Records:
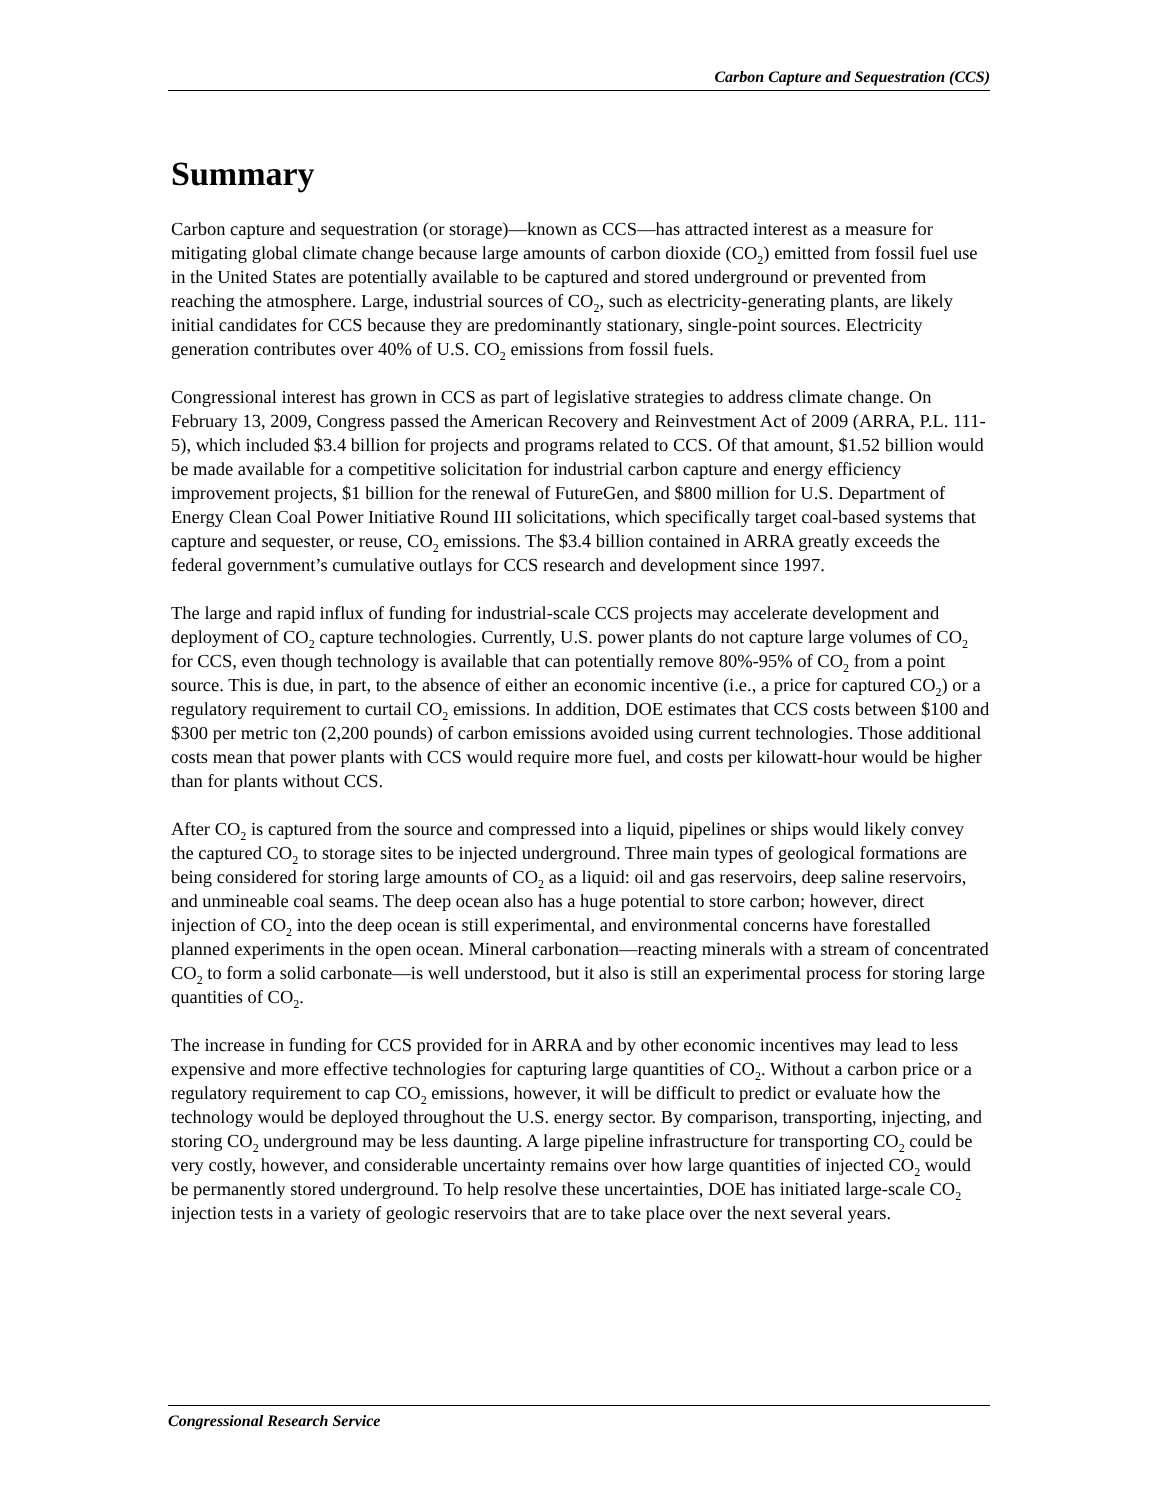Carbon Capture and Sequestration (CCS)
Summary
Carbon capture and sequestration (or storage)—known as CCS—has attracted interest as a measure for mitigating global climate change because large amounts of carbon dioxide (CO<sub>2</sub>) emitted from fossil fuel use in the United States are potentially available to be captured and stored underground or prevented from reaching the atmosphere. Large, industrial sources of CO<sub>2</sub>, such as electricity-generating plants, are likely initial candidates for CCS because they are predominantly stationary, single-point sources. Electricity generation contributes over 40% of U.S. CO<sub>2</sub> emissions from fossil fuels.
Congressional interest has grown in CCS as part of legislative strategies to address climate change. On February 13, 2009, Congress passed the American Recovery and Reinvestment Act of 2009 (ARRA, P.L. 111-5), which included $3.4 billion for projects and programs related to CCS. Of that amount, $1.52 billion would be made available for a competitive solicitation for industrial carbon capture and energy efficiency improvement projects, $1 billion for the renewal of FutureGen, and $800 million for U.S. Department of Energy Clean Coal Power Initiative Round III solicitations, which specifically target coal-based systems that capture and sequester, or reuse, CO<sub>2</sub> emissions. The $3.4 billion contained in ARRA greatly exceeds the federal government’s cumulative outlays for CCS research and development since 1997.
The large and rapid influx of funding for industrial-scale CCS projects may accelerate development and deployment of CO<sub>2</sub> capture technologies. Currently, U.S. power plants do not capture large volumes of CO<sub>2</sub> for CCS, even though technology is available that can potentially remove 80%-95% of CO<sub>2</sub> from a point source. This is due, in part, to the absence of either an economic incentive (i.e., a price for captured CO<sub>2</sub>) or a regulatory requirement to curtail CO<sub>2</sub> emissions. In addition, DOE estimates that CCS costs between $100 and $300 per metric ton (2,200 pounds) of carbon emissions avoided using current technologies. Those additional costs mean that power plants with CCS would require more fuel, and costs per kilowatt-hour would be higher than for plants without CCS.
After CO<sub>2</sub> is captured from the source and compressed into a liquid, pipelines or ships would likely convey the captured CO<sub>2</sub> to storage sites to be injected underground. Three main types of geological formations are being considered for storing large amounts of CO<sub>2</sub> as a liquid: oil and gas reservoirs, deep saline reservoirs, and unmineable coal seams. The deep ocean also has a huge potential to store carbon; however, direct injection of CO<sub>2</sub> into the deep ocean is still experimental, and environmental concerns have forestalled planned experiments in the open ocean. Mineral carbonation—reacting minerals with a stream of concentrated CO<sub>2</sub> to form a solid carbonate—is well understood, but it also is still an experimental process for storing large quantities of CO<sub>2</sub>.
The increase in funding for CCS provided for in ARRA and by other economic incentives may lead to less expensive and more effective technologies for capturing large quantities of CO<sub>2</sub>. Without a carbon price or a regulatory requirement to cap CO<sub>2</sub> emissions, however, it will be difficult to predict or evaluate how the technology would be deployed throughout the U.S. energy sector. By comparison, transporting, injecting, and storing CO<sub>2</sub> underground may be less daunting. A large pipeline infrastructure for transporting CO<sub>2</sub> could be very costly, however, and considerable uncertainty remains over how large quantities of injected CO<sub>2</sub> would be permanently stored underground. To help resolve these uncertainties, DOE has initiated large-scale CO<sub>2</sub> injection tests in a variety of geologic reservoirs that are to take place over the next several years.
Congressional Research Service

Description of the task: Give the records back exactly, with no pictures.

Your solution:
Carbon Capture and Sequestration (CCS)
Summary
Carbon capture and sequestration (or storage)—known as CCS—has attracted interest as a measure for mitigating global climate change because large amounts of carbon dioxide (CO<sub>2</sub>) emitted from fossil fuel use in the United States are potentially available to be captured and stored underground or prevented from reaching the atmosphere. Large, industrial sources of CO<sub>2</sub>, such as electricity-generating plants, are likely initial candidates for CCS because they are predominantly stationary, single-point sources. Electricity generation contributes over 40% of U.S. CO<sub>2</sub> emissions from fossil fuels.
Congressional interest has grown in CCS as part of legislative strategies to address climate change. On February 13, 2009, Congress passed the American Recovery and Reinvestment Act of 2009 (ARRA, P.L. 111-5), which included $3.4 billion for projects and programs related to CCS. Of that amount, $1.52 billion would be made available for a competitive solicitation for industrial carbon capture and energy efficiency improvement projects, $1 billion for the renewal of FutureGen, and $800 million for U.S. Department of Energy Clean Coal Power Initiative Round III solicitations, which specifically target coal-based systems that capture and sequester, or reuse, CO<sub>2</sub> emissions. The $3.4 billion contained in ARRA greatly exceeds the federal government’s cumulative outlays for CCS research and development since 1997.
The large and rapid influx of funding for industrial-scale CCS projects may accelerate development and deployment of CO<sub>2</sub> capture technologies. Currently, U.S. power plants do not capture large volumes of CO<sub>2</sub> for CCS, even though technology is available that can potentially remove 80%-95% of CO<sub>2</sub> from a point source. This is due, in part, to the absence of either an economic incentive (i.e., a price for captured CO<sub>2</sub>) or a regulatory requirement to curtail CO<sub>2</sub> emissions. In addition, DOE estimates that CCS costs between $100 and $300 per metric ton (2,200 pounds) of carbon emissions avoided using current technologies. Those additional costs mean that power plants with CCS would require more fuel, and costs per kilowatt-hour would be higher than for plants without CCS.
After CO<sub>2</sub> is captured from the source and compressed into a liquid, pipelines or ships would likely convey the captured CO<sub>2</sub> to storage sites to be injected underground. Three main types of geological formations are being considered for storing large amounts of CO<sub>2</sub> as a liquid: oil and gas reservoirs, deep saline reservoirs, and unmineable coal seams. The deep ocean also has a huge potential to store carbon; however, direct injection of CO<sub>2</sub> into the deep ocean is still experimental, and environmental concerns have forestalled planned experiments in the open ocean. Mineral carbonation—reacting minerals with a stream of concentrated CO<sub>2</sub> to form a solid carbonate—is well understood, but it also is still an experimental process for storing large quantities of CO<sub>2</sub>.
The increase in funding for CCS provided for in ARRA and by other economic incentives may lead to less expensive and more effective technologies for capturing large quantities of CO<sub>2</sub>. Without a carbon price or a regulatory requirement to cap CO<sub>2</sub> emissions, however, it will be difficult to predict or evaluate how the technology would be deployed throughout the U.S. energy sector. By comparison, transporting, injecting, and storing CO<sub>2</sub> underground may be less daunting. A large pipeline infrastructure for transporting CO<sub>2</sub> could be very costly, however, and considerable uncertainty remains over how large quantities of injected CO<sub>2</sub> would be permanently stored underground. To help resolve these uncertainties, DOE has initiated large-scale CO<sub>2</sub> injection tests in a variety of geologic reservoirs that are to take place over the next several years.
Congressional Research Service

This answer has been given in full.